_Exercise aim_: Find every line of the listing below where "image" appears, and copy it.

----

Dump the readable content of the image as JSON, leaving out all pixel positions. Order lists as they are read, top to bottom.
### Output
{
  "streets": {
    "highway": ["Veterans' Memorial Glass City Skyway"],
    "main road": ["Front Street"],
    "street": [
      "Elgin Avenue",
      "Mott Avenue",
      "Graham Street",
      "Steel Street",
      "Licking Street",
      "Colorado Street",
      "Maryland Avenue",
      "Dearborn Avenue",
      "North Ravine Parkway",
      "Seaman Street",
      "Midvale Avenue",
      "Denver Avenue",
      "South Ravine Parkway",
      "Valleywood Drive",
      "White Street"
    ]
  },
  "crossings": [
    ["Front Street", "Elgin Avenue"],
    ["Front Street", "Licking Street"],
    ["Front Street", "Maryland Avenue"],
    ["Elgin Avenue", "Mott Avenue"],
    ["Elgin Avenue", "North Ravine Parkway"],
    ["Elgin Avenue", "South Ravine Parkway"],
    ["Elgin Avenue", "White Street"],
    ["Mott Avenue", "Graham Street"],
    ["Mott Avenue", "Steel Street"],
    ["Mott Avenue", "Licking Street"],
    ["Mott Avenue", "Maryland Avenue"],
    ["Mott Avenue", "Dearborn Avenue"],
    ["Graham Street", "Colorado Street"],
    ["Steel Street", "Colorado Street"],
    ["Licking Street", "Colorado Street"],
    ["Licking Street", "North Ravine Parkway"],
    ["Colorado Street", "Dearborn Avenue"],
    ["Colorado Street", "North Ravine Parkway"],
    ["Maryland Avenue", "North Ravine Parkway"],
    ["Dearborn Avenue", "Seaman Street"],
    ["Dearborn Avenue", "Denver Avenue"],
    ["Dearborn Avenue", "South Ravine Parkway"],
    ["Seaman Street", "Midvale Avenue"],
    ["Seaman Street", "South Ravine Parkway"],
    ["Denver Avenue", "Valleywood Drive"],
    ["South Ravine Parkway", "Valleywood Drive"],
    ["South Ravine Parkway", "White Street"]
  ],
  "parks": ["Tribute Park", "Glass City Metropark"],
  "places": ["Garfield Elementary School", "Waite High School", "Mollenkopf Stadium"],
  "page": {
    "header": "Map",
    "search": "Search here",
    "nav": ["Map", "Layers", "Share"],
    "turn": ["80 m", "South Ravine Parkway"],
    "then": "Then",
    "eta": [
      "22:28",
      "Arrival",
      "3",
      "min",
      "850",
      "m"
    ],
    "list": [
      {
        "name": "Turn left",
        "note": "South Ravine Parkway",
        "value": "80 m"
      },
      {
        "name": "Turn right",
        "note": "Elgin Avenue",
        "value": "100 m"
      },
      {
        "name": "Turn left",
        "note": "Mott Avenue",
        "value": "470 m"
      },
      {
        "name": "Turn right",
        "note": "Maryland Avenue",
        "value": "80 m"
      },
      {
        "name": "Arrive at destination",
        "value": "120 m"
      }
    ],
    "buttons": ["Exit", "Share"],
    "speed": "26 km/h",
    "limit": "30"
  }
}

----

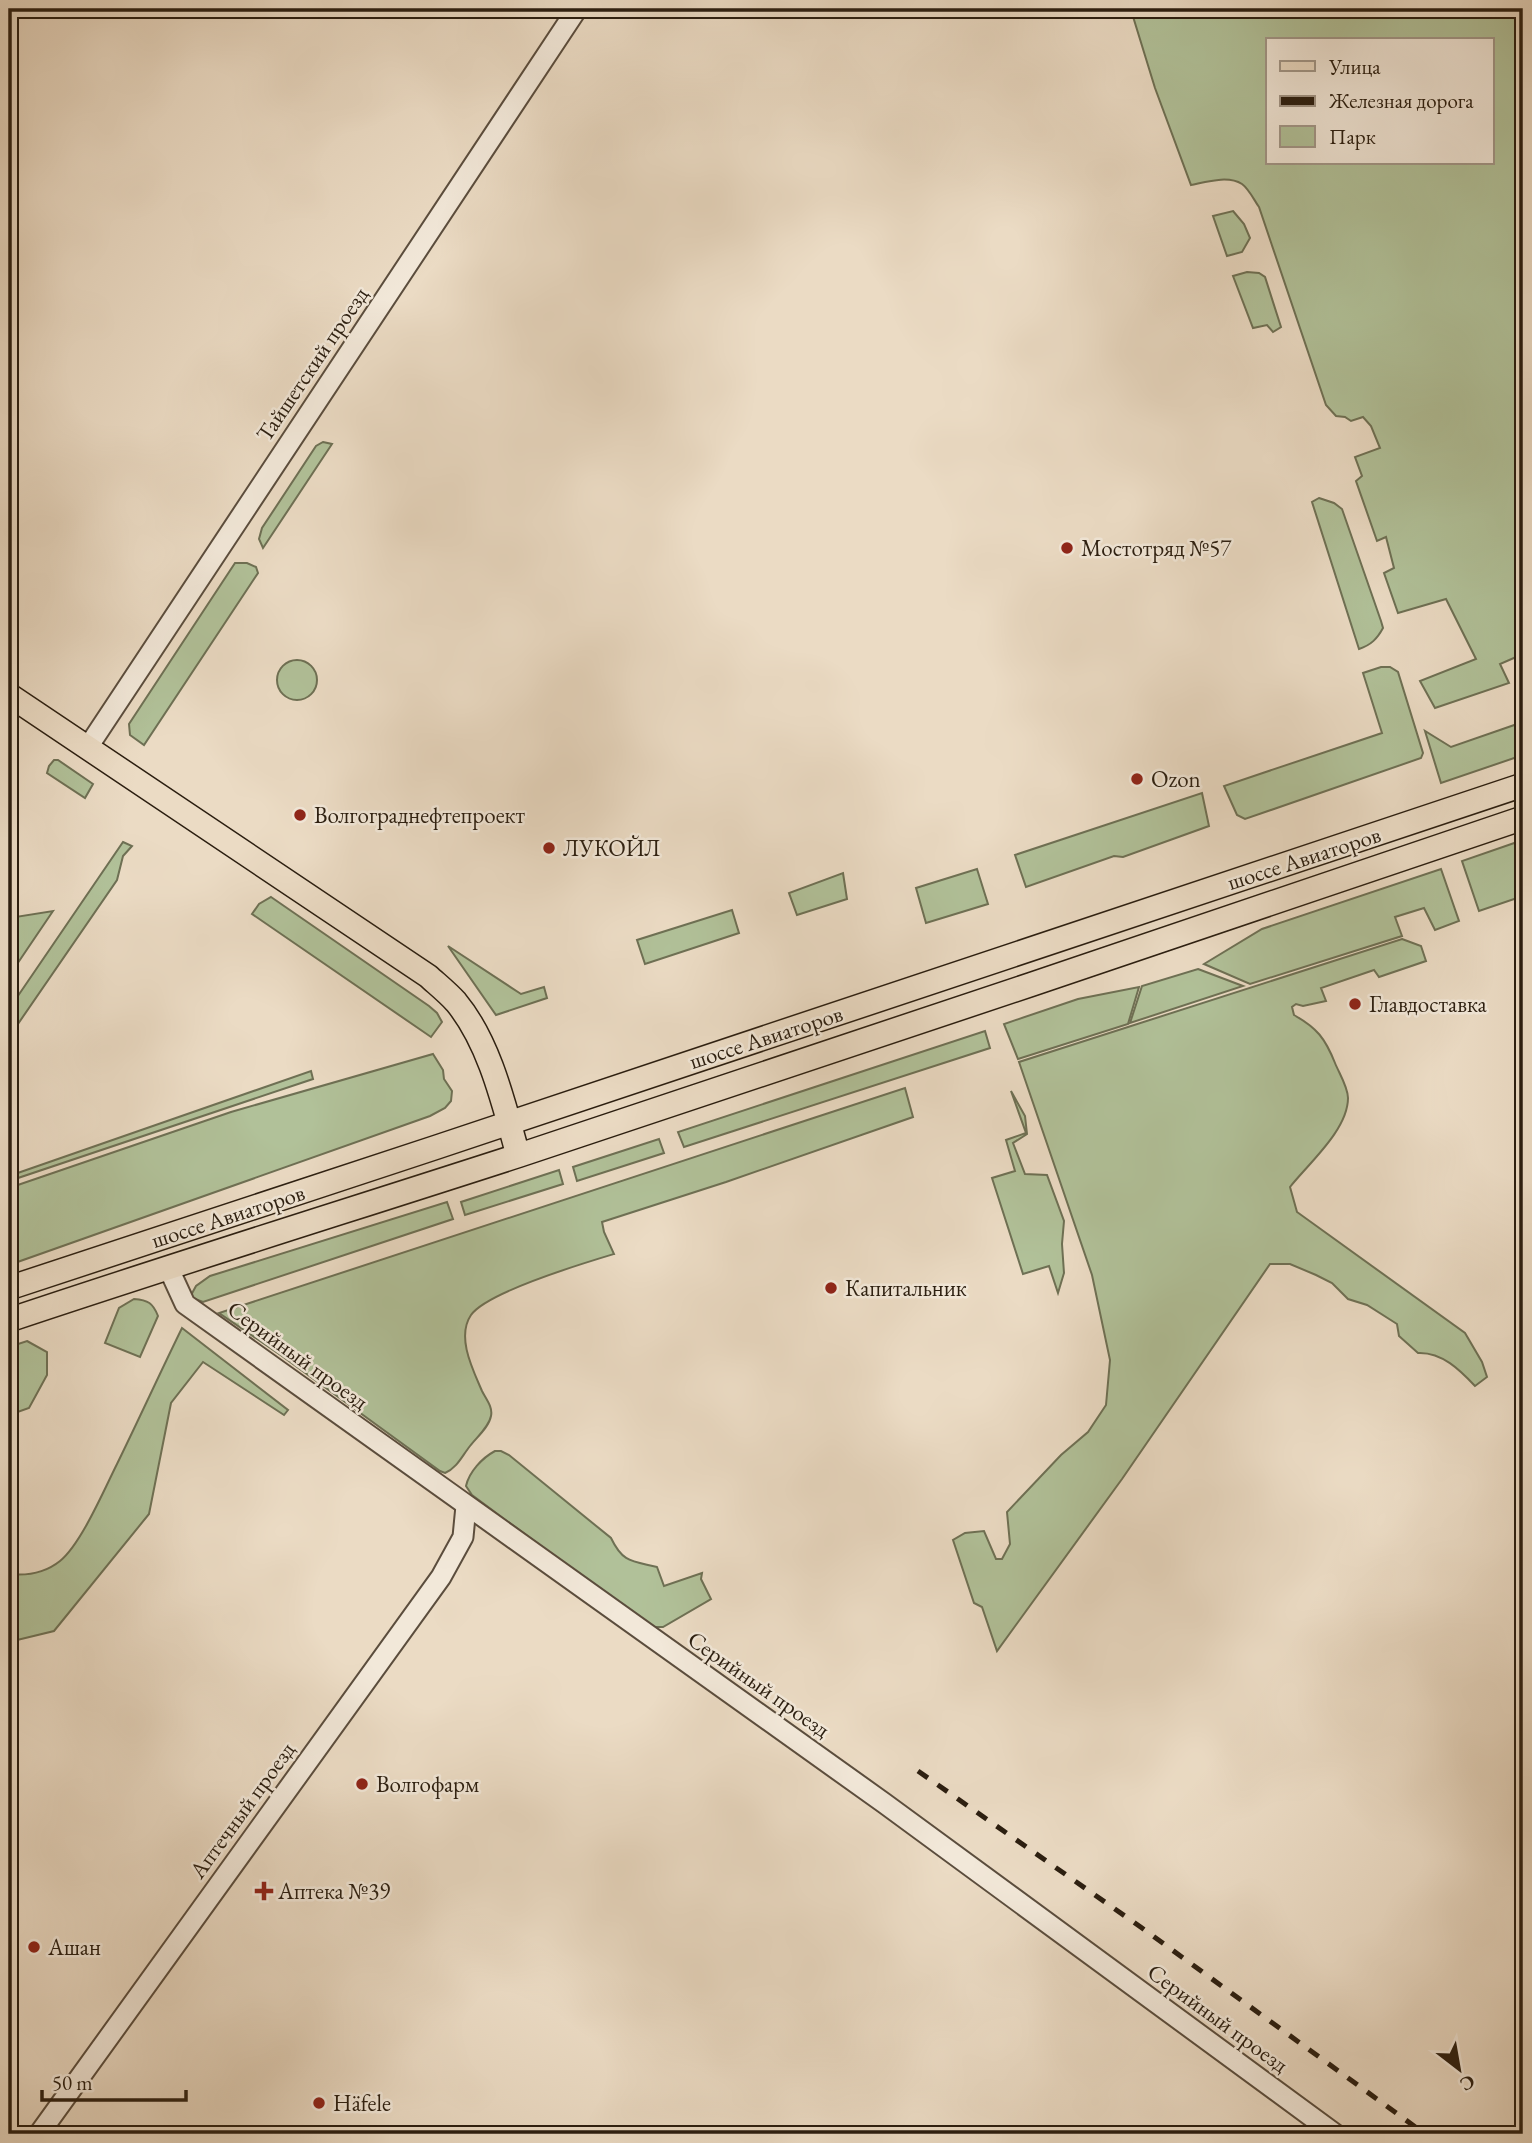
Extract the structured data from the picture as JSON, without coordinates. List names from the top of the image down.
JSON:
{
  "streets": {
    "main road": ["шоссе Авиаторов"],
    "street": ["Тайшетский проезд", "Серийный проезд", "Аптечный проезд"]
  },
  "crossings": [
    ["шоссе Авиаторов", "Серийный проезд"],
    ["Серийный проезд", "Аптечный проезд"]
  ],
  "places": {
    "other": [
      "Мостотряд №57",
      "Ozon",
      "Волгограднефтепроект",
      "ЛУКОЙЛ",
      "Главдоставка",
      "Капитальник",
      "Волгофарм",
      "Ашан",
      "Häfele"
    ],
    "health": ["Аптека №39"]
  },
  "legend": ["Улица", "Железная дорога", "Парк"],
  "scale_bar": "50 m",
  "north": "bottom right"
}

----

_Written answer_:
Dump the readable content of the image as JSON, leaving out all pixel positions. Order lists as they are read, top to bottom.
Extract the structured data from the picture as JSON, without coordinates. List names from the top of the image down.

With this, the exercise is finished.